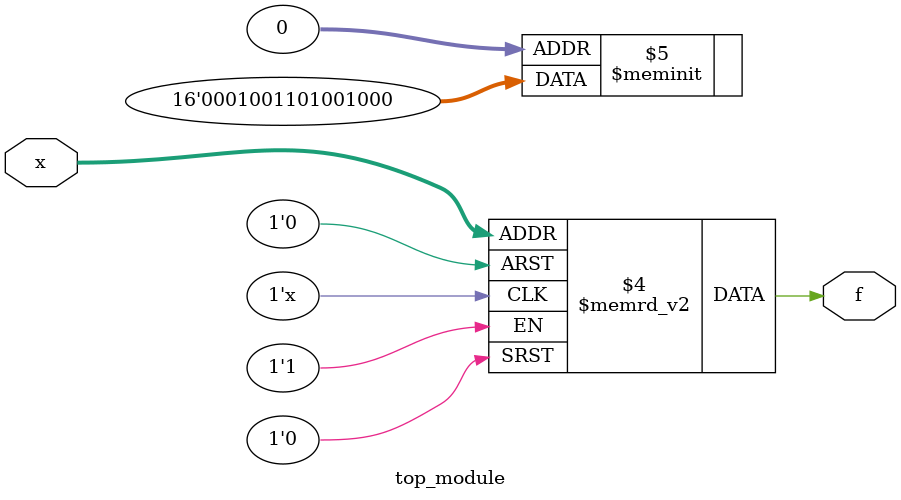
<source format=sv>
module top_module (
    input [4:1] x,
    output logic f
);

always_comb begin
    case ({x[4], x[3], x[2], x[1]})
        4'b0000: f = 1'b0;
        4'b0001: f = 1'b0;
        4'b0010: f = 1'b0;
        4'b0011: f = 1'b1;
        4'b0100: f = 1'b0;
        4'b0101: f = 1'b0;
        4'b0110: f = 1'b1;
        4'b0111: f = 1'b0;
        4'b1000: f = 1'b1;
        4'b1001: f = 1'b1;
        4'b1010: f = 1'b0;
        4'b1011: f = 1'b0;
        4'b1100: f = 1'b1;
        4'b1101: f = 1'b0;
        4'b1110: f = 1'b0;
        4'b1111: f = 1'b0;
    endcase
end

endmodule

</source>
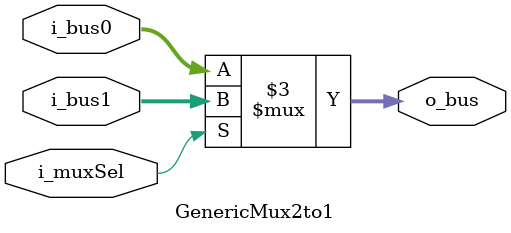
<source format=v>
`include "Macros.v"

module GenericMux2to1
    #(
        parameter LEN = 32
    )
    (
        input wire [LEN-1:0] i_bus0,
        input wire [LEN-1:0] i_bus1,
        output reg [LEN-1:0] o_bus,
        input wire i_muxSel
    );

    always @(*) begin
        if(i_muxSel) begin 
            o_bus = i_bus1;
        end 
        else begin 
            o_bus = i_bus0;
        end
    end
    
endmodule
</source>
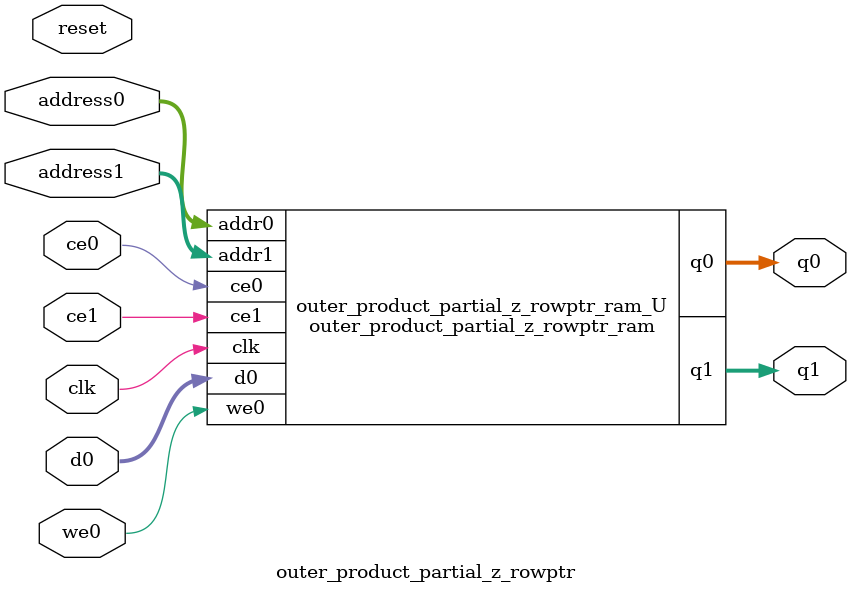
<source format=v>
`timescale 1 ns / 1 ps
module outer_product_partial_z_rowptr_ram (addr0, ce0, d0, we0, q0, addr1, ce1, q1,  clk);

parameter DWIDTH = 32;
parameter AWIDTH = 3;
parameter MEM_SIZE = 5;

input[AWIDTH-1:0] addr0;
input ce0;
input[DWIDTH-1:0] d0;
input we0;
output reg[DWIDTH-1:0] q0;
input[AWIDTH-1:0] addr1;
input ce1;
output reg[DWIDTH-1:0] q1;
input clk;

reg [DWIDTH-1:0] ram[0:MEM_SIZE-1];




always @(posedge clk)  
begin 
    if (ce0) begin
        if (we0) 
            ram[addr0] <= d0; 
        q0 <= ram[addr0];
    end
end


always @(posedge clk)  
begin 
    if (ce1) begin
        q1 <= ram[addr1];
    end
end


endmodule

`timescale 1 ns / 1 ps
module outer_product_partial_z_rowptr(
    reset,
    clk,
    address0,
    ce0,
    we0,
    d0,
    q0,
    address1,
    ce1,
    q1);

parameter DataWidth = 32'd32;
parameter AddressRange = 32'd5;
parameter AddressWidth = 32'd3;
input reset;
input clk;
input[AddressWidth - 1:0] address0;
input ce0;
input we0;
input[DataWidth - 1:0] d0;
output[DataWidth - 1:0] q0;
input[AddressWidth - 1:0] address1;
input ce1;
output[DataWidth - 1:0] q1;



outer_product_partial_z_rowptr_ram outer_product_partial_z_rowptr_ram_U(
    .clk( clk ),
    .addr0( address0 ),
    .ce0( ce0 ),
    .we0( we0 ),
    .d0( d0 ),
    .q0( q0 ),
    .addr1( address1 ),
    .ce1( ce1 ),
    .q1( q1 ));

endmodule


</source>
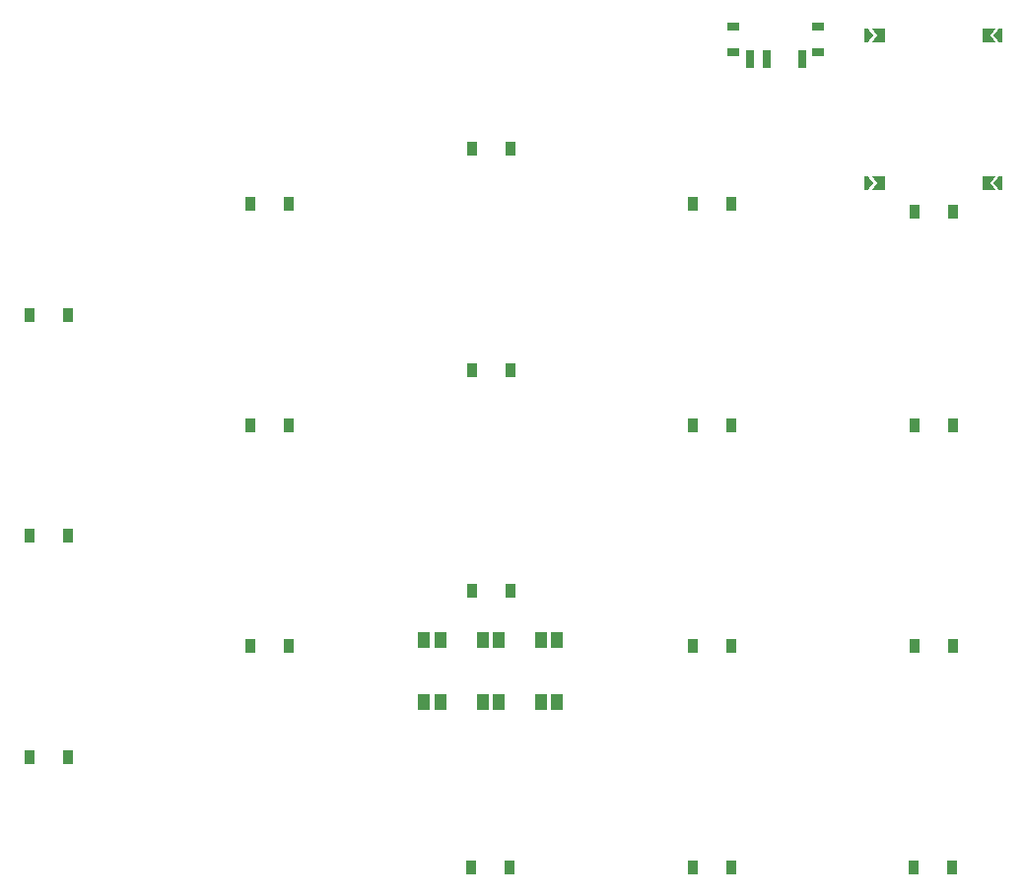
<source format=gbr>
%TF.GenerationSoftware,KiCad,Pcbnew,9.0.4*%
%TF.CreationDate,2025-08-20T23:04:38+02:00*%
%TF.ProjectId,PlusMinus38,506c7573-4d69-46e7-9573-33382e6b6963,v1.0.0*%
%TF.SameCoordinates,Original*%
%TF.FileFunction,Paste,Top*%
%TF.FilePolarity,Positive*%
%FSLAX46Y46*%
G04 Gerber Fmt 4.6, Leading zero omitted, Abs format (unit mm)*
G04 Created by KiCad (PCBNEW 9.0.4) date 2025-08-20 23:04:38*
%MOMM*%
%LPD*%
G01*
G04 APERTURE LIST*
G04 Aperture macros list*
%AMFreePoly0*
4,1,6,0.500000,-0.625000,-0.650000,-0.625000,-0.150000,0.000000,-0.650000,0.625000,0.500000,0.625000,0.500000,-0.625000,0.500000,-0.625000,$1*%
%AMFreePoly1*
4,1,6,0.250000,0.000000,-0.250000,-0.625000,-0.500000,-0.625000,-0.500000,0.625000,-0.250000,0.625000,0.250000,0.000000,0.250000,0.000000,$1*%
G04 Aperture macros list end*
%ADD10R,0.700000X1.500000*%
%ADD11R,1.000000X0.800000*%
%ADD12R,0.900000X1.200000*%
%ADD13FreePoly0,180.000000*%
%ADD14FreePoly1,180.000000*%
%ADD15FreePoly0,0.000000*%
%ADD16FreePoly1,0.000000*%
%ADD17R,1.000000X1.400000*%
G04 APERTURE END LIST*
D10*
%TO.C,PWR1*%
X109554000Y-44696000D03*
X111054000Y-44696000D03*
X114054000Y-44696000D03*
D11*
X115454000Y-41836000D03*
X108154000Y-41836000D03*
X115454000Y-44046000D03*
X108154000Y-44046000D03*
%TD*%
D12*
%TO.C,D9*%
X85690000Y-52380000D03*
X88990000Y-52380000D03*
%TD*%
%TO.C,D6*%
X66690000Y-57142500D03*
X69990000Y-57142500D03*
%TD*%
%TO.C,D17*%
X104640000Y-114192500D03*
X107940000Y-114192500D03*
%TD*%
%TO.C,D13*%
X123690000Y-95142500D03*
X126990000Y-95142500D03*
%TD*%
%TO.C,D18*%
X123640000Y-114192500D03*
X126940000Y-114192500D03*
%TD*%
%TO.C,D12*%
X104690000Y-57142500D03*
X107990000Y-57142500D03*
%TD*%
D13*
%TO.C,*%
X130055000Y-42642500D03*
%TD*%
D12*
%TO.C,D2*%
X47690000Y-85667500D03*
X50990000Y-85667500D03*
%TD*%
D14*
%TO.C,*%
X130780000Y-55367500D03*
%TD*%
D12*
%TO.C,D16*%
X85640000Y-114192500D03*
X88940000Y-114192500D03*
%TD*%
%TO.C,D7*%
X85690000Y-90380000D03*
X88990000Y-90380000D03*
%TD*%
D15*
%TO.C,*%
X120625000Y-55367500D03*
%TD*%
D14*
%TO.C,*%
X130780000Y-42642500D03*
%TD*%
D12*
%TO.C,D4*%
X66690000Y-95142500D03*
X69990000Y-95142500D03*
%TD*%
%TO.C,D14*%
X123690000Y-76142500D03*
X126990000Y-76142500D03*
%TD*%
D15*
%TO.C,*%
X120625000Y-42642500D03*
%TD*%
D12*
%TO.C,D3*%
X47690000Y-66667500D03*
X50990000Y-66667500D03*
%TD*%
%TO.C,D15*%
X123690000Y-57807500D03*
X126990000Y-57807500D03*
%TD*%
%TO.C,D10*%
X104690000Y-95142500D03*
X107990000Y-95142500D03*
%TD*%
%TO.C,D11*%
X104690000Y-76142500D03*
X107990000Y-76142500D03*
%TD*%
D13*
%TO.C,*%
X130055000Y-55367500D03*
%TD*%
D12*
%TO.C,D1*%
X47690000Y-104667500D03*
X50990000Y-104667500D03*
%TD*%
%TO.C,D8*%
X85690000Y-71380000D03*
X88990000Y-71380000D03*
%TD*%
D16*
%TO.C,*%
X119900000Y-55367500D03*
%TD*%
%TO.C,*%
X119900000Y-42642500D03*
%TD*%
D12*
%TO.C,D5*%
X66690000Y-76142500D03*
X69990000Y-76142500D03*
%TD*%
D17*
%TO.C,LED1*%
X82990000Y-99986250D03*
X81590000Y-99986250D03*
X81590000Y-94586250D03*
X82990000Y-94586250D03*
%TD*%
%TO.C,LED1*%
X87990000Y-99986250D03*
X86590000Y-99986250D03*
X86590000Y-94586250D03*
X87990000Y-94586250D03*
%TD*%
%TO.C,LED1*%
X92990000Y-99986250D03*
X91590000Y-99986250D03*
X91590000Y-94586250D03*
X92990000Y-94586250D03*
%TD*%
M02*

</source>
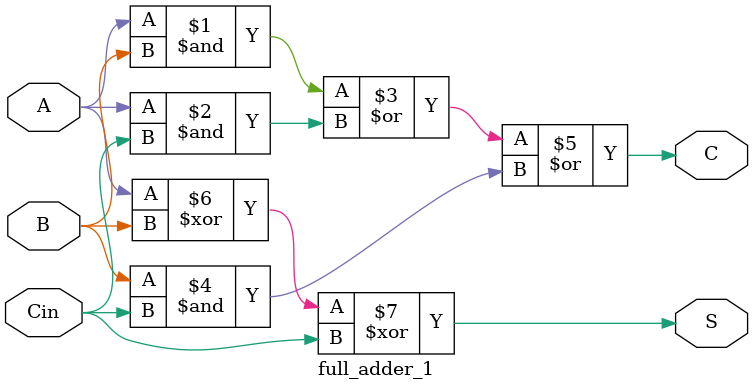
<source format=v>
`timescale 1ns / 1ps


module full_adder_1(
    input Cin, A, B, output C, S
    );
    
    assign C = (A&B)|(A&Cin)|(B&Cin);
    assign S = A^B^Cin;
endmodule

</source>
------------------------------------------------------------
__TASK DIRECTIONS__
Nothing but the lines from the first line of the records above to the line with "q1 <= ram[addr1];", inclusive, should be transcribed exactly, and the pictures must be left out.

__REPLY__
<source format=sv>
module top_module (
    input [4:1] x,
    output logic f
);

always_comb begin
    case ({x[4], x[3], x[2], x[1]})
        4'b0000: f = 1'b0;
        4'b0001: f = 1'b0;
        4'b0010: f = 1'b0;
        4'b0011: f = 1'b1;
        4'b0100: f = 1'b0;
        4'b0101: f = 1'b0;
        4'b0110: f = 1'b1;
        4'b0111: f = 1'b0;
        4'b1000: f = 1'b1;
        4'b1001: f = 1'b1;
        4'b1010: f = 1'b0;
        4'b1011: f = 1'b0;
        4'b1100: f = 1'b1;
        4'b1101: f = 1'b0;
        4'b1110: f = 1'b0;
        4'b1111: f = 1'b0;
    endcase
end

endmodule

</source>
<source format=v>
`include "Macros.v"

module GenericMux2to1
    #(
        parameter LEN = 32
    )
    (
        input wire [LEN-1:0] i_bus0,
        input wire [LEN-1:0] i_bus1,
        output reg [LEN-1:0] o_bus,
        input wire i_muxSel
    );

    always @(*) begin
        if(i_muxSel) begin 
            o_bus = i_bus1;
        end 
        else begin 
            o_bus = i_bus0;
        end
    end
    
endmodule
</source>
<source format=v>
`timescale 1 ns / 1 ps
module outer_product_partial_z_rowptr_ram (addr0, ce0, d0, we0, q0, addr1, ce1, q1,  clk);

parameter DWIDTH = 32;
parameter AWIDTH = 3;
parameter MEM_SIZE = 5;

input[AWIDTH-1:0] addr0;
input ce0;
input[DWIDTH-1:0] d0;
input we0;
output reg[DWIDTH-1:0] q0;
input[AWIDTH-1:0] addr1;
input ce1;
output reg[DWIDTH-1:0] q1;
input clk;

reg [DWIDTH-1:0] ram[0:MEM_SIZE-1];




always @(posedge clk)  
begin 
    if (ce0) begin
        if (we0) 
            ram[addr0] <= d0; 
        q0 <= ram[addr0];
    end
end


always @(posedge clk)  
begin 
    if (ce1) begin
        q1 <= ram[addr1];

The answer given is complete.